According to the text on Olympic athletes and business, which twin sisters from Hastings were absent from the New Zealand rowing team at London 2012?
--- TEXT SHOWN ---
The ‘coolest sportsman in the world’ espouses the virtues of his coach while laughing away the idea that this might be a sign of weakness or might provoke embarrassment. They work together on a ‘Fit for Purpose’ plan; the coach thinks, plans & supports; Usain executes on that plan and wins his races time after time. 


“Always be confident about your preparation.” Usain Bolt  
For both Mo and Usain, the love for what they do and the pure enjoyment they derive from their races are palpable. They are relaxed and have great fun racing. They are in their element. It does not feel like work to them. Just like running our own business, the journey is as enjoyable, fulfilling & rewarding, as is crossing the ‘finish line’ for each race, striking a pose and climbing the podium for the medal. 

4) The Team GB Rowing team - Having a secret plan - “Growing a bigger heart”

New Zealand achieved an incredible feat during London 2012 for being the 4th most decorated nation in the Olympics per population size (capita) and also for the NZ Rowing Team to achieve 2nd place in the world, despite the absence of two of the country’s rowing world champions from the Athens & Beijing Olympics - the much-loved Georgina & Caroline Evers-Swindell, twin sisters from Hastings.
--- DATASET ENTRIES ---
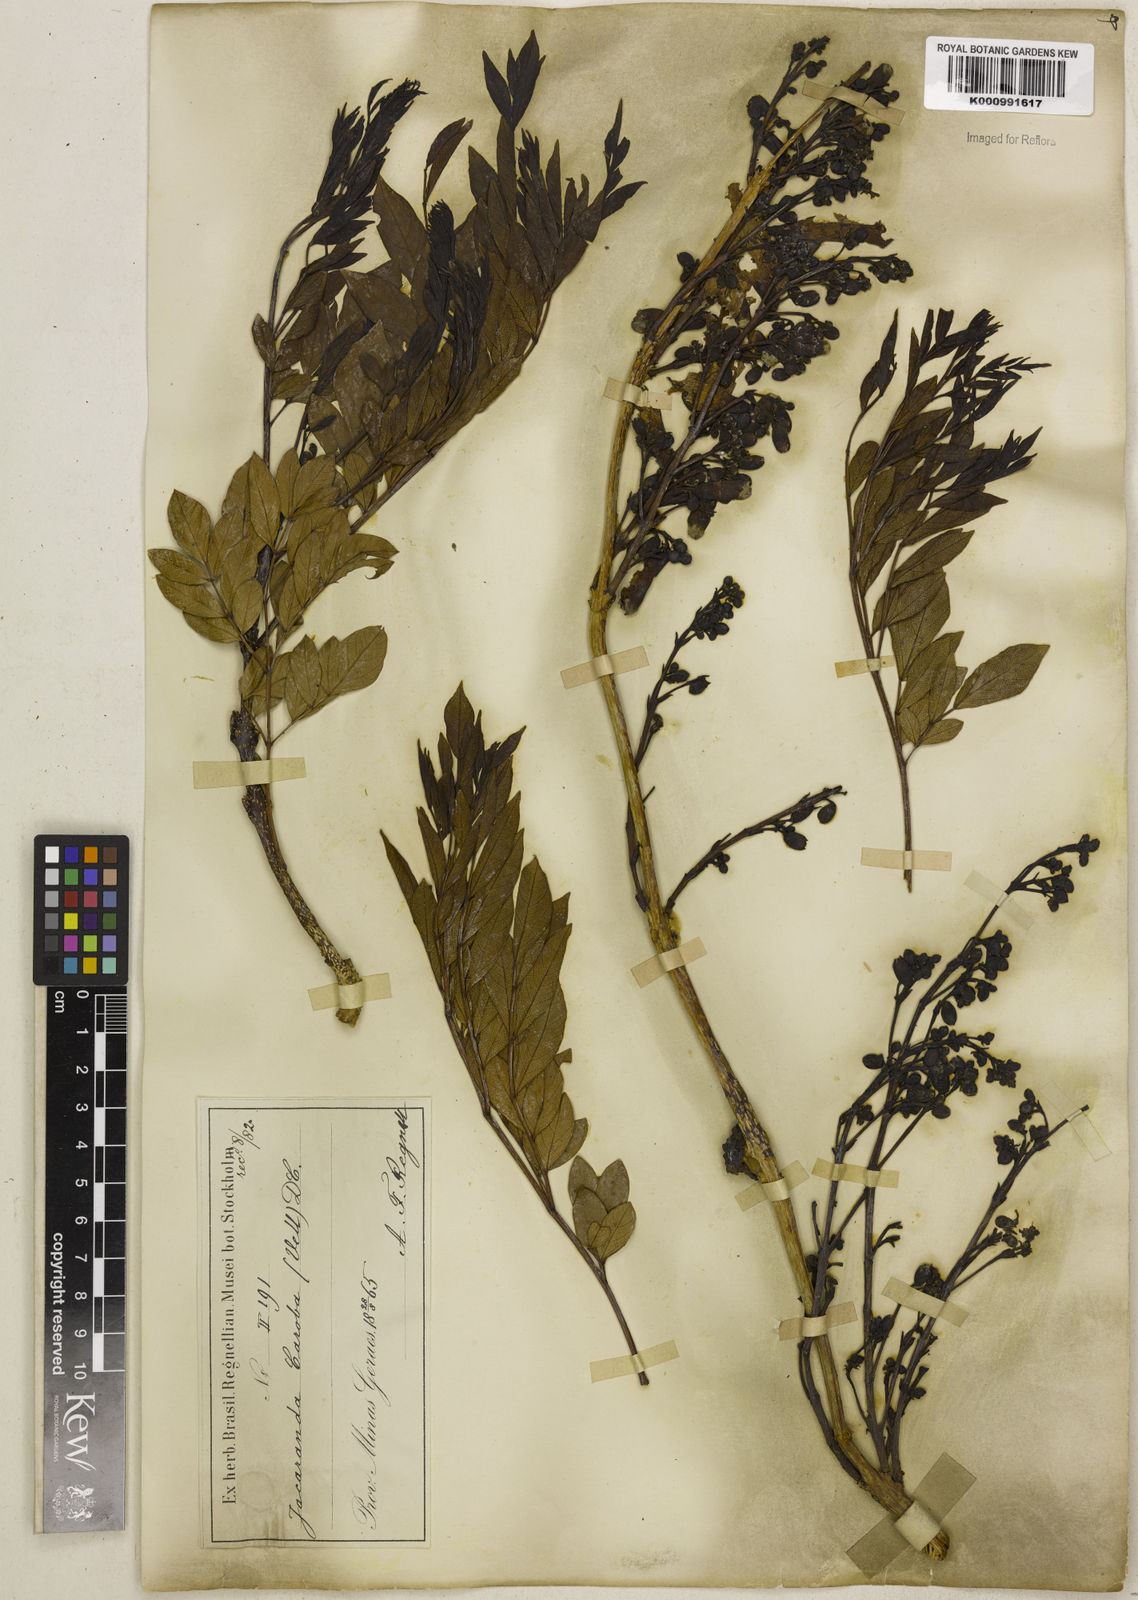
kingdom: Plantae
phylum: Tracheophyta
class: Magnoliopsida
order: Lamiales
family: Bignoniaceae
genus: Jacaranda
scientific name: Jacaranda caroba
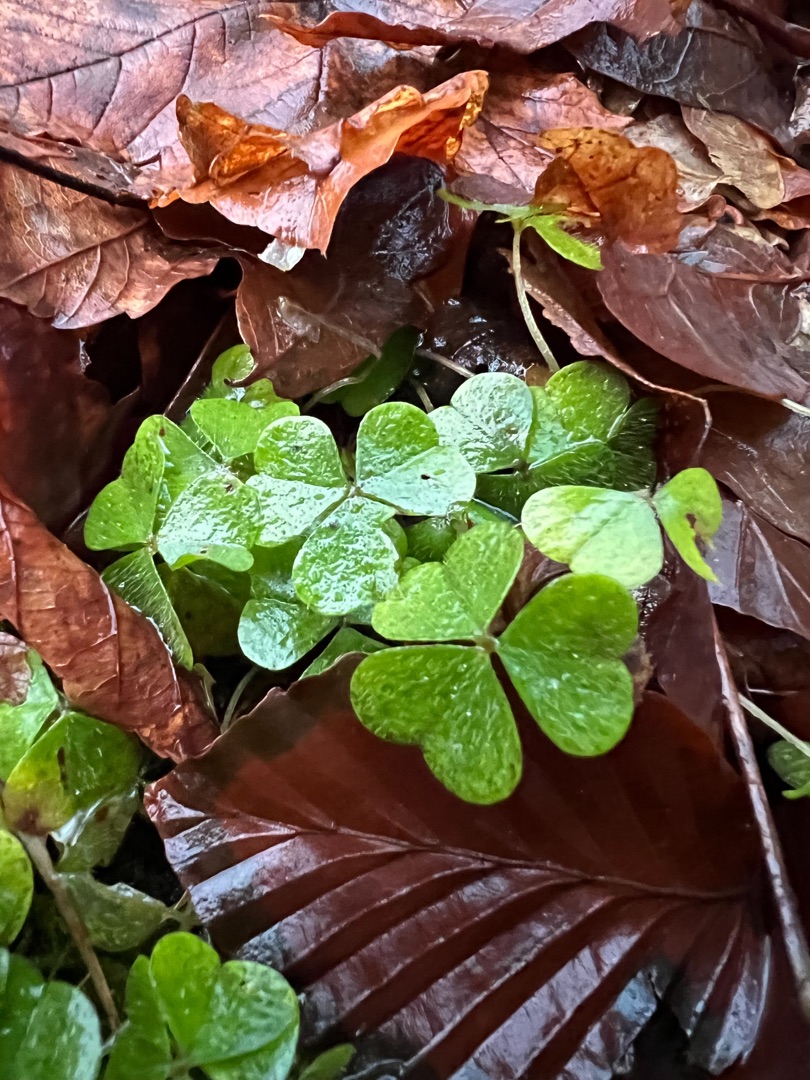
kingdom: Plantae
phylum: Tracheophyta
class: Magnoliopsida
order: Oxalidales
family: Oxalidaceae
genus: Oxalis
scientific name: Oxalis acetosella
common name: Skovsyre
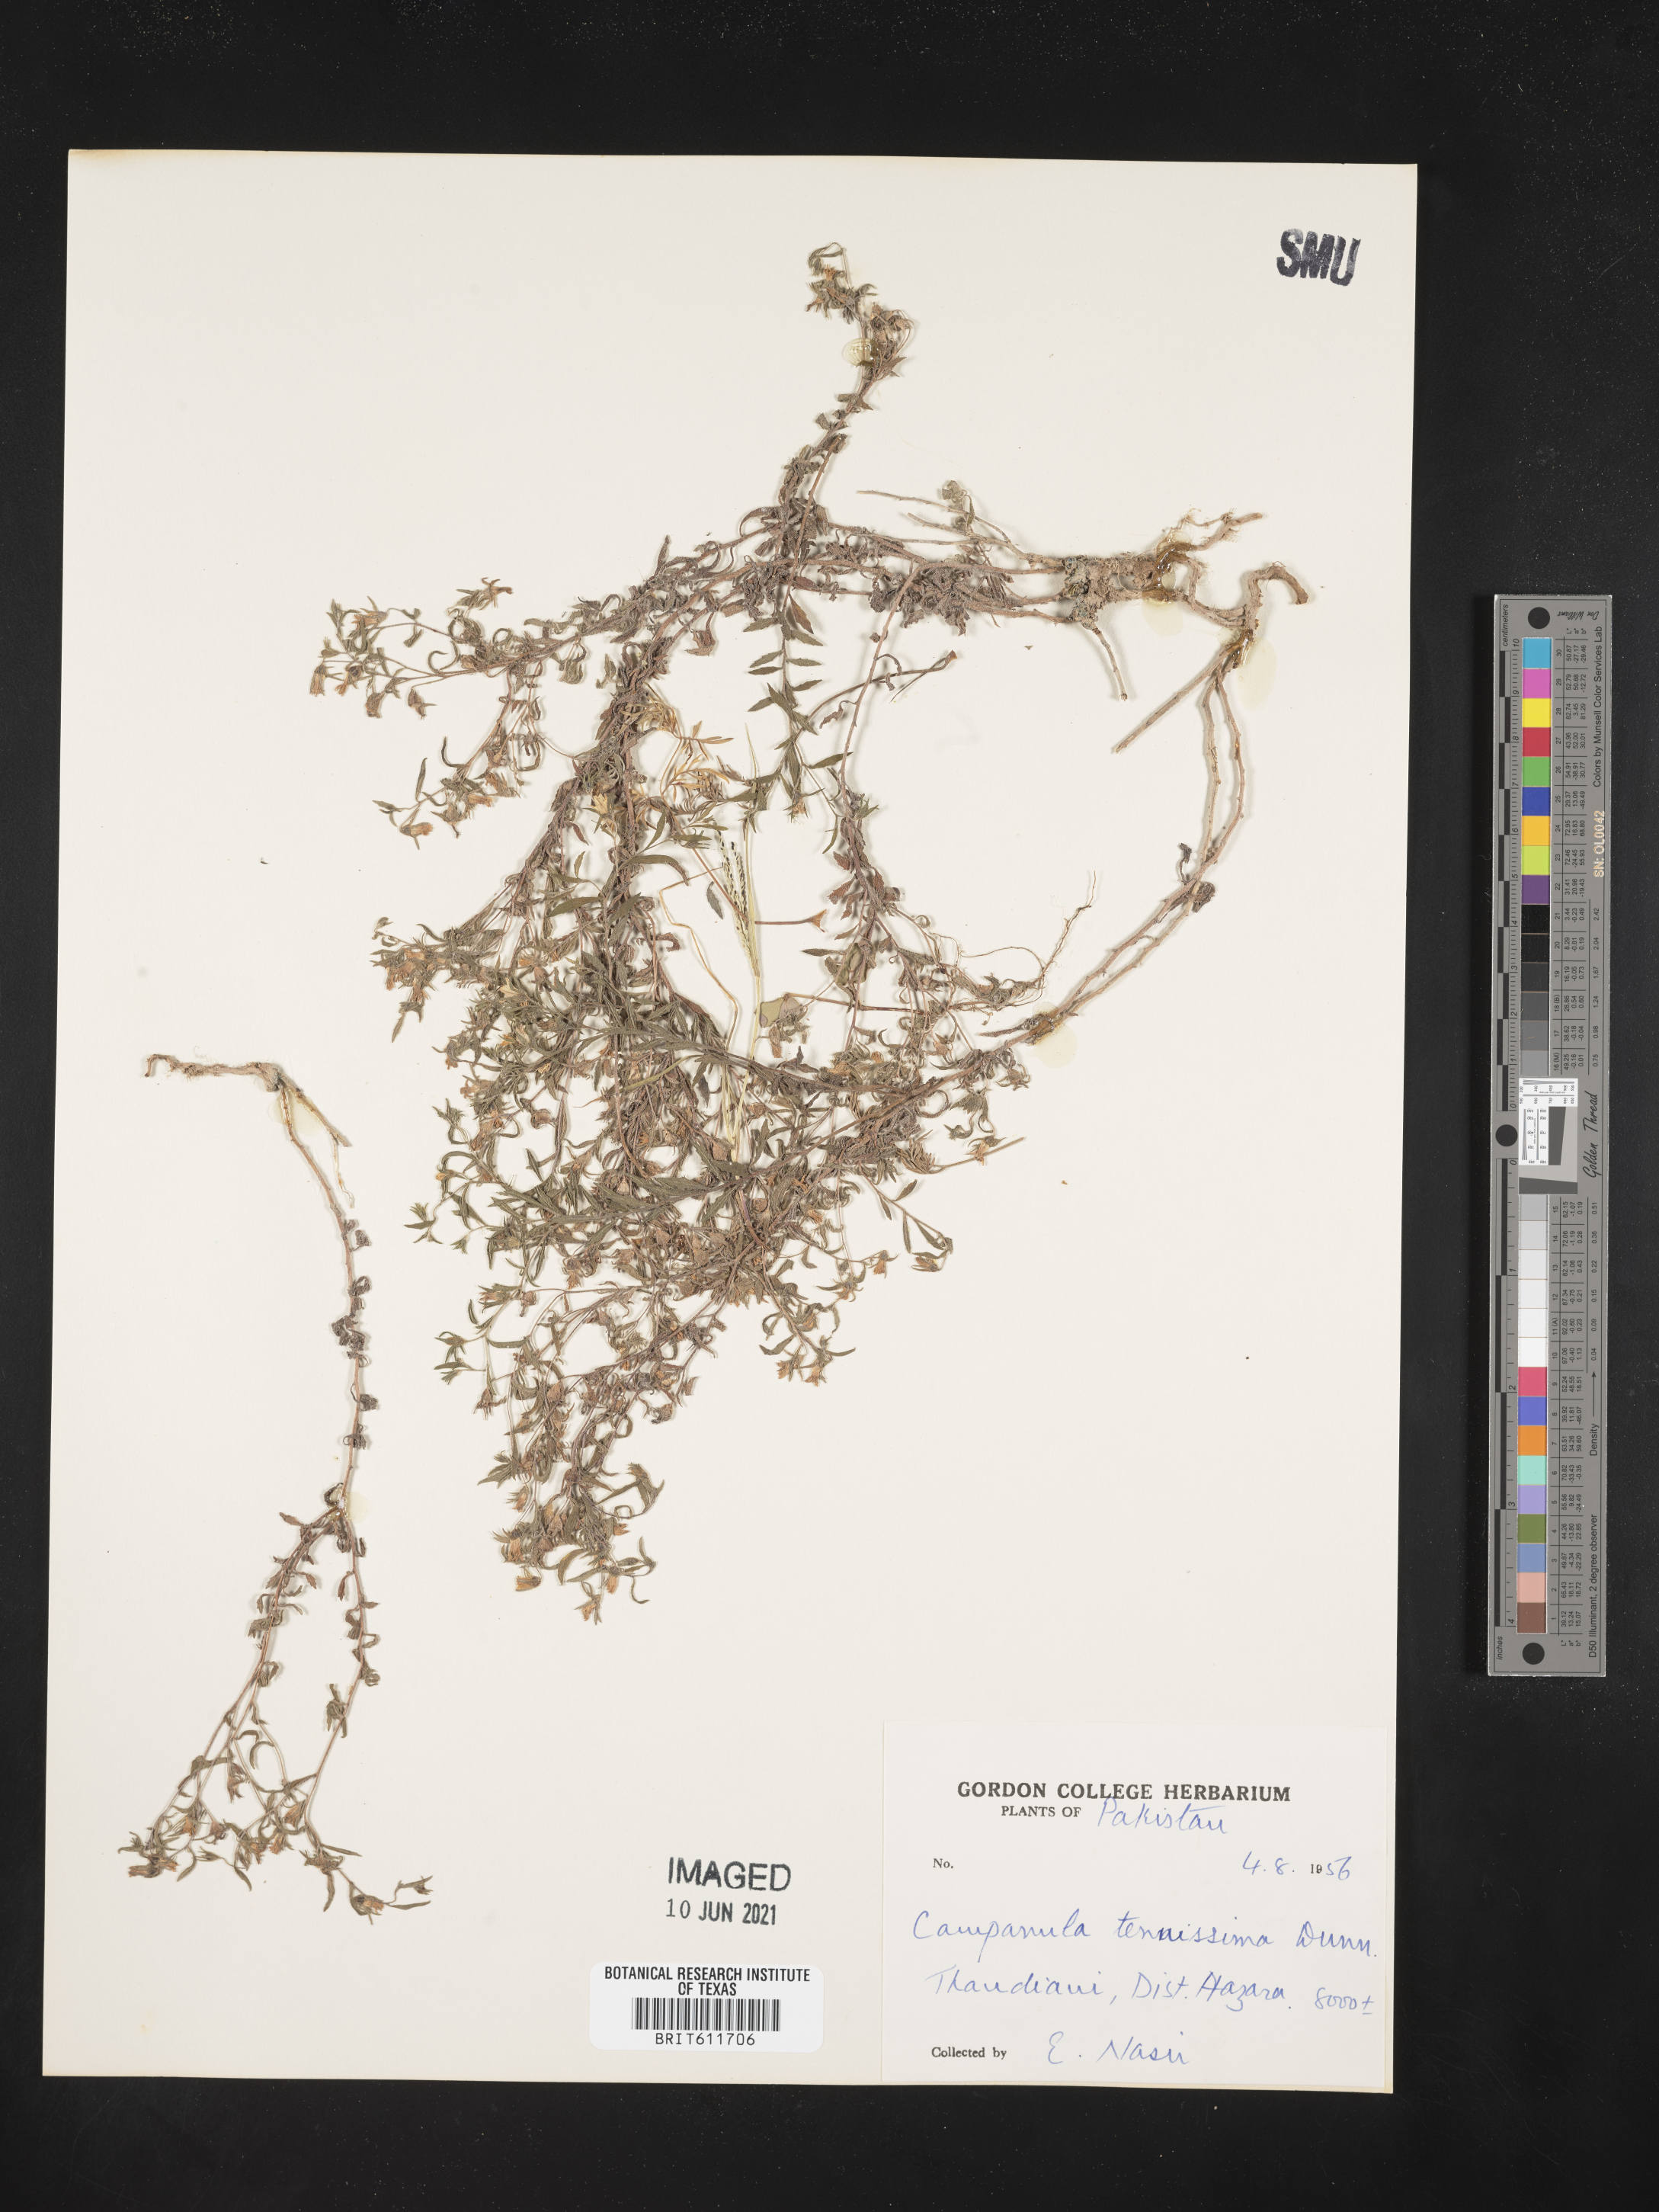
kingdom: Plantae
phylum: Tracheophyta
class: Magnoliopsida
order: Asterales
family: Campanulaceae
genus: Campanula
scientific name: Campanula tenuissima
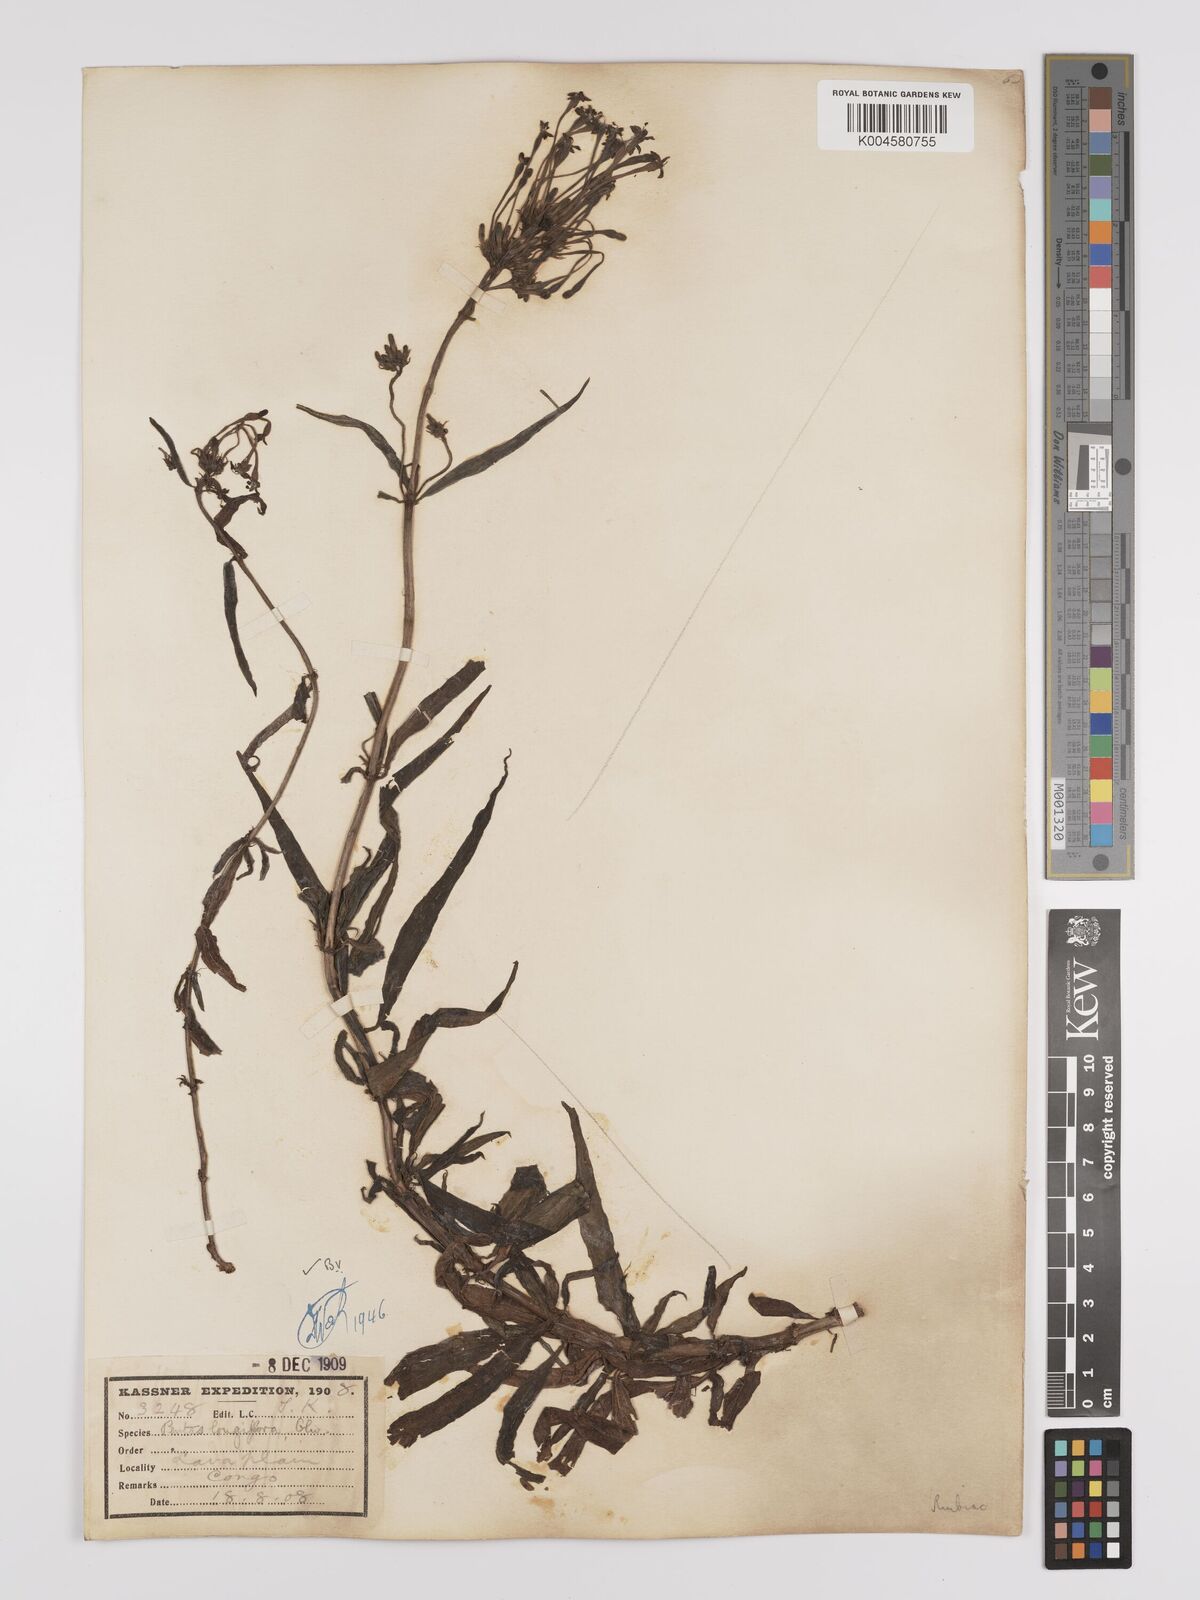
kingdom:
---
◆ REPLY TO THE EXERCISE:
Georgina and Caroline Evers-Swindell.